組織作りの落とし穴
先日、とある事業主の方からのご相談を受けた際に、組織図を提出してもらうことがありました。典型的な中小企業なのですが、営業と書かれたハコの中には所属するスタッフの名前がいくつか無造作に記されていました。相互の関係を示す線は示されず、誰がリーダーなのかもはっきりしません。
これまでもそのようにやってきたから、ということだったのですが、成果を生み出す組織作りを考えるなら、そのような組織作りはすべきでないことを申し上げたいと思います。
何もないところからのスタートで、「君たち3人が営業部だから、あとは3人で上手くやってね。」と言って任せるだけで仕事が上手く進むなら、経営者は不要です。
確かに、最新の組織論ではティール組織と呼ばれる先進的な事例が報告されていて、スタッフが自分たちで考えて最適な結論を出すことも望めなくはないのですが、むしろそれはティール組織を作るんだという強固な理念の下、スタッフとのコミュニケーションや人材育成も含めて手を尽くしたうえでの話です。
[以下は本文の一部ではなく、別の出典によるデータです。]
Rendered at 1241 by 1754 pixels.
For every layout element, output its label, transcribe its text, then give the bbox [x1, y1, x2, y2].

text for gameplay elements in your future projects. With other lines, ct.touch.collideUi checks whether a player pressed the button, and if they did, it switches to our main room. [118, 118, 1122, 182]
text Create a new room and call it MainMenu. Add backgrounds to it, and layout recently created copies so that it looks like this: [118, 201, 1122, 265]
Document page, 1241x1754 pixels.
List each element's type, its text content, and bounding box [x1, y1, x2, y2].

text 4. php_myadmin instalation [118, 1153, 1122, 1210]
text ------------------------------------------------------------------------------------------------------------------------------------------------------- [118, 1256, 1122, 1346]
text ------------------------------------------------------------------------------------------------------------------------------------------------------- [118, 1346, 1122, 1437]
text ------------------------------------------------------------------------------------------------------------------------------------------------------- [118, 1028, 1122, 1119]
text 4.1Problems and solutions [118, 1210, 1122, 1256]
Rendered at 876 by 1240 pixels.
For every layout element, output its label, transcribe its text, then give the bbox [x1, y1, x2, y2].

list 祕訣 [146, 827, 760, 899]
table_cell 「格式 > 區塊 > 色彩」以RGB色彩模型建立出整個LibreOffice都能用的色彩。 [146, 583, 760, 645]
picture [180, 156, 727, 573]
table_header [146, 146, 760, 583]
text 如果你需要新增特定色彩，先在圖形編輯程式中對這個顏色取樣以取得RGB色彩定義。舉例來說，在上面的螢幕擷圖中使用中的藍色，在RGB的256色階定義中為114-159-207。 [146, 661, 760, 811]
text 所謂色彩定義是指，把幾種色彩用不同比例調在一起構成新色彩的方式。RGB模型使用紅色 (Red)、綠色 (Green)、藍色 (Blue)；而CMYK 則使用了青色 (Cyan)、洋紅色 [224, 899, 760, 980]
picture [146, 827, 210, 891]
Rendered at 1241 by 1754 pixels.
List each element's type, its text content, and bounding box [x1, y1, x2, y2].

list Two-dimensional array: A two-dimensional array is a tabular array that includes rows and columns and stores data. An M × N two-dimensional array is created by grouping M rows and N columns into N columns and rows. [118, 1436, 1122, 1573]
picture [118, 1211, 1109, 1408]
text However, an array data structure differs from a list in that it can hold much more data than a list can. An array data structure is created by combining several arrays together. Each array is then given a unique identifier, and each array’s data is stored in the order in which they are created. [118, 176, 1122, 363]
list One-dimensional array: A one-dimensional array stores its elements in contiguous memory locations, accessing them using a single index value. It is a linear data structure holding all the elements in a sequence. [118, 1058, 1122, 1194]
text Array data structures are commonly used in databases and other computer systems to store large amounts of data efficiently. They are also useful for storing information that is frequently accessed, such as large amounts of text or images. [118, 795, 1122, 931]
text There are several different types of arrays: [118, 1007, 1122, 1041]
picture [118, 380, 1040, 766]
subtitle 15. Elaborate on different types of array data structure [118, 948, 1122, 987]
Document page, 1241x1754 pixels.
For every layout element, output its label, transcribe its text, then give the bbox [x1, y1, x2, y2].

戦略も、いわんや理念もない中で、単に「これまでのやり方に従った」スタッフのグルーピングは組織作りとは言えません。ただそこにあったグループがそのまま仕事に持ち込まれただけ、のような人間関係では、明示的な業務指示すら通りにくくなる懸念があるからです。
このような関係性は、ドイツのフェルディナンド・テンニースによって自然発生的な組織(ゲマインシャフト)と呼ばれ、人工的な組織(ゲゼルシャフト)と区別されています。会社という人工的な組織の中で、業務目的という人工的な理由に基づいて明示的に仕事をこなすという目的のためには、ゲマインシャフト的な組織形態はいかにも相性が良くないのです。
とりあえず組織の目標を明示的に決め、スタッフ間の関係性をきちんと定義すること。具体的には職場のリーダーを選任し、スタッフ各人の責任範囲を明確化するところから始めます。そして、できれば業務成果のモニタリングをするための指標を設けること。そこまでやれば、いわゆるPDCAサイクルを通じて組織の成果を追求することができるようになり、スタッフ間のコミュニケーションもすっきりと整理されるようになります。
他方で、ゲマインシャフト的な良さ(家族的な暖かさなど)を生かす組織作りという考え方も存在します。とはいえ会社組織として最低限の決め事、具体的には連絡体系や責任の所在などを決めないことには、PDCAサイクルを使って業務を進めるための組織とは言えないことは明らかです。
新しい組織を立ち上げる際には、是非参考にしていただきたい考え方です。あなたのカイシャでは、上手くPDCAサイクルが機能していますか?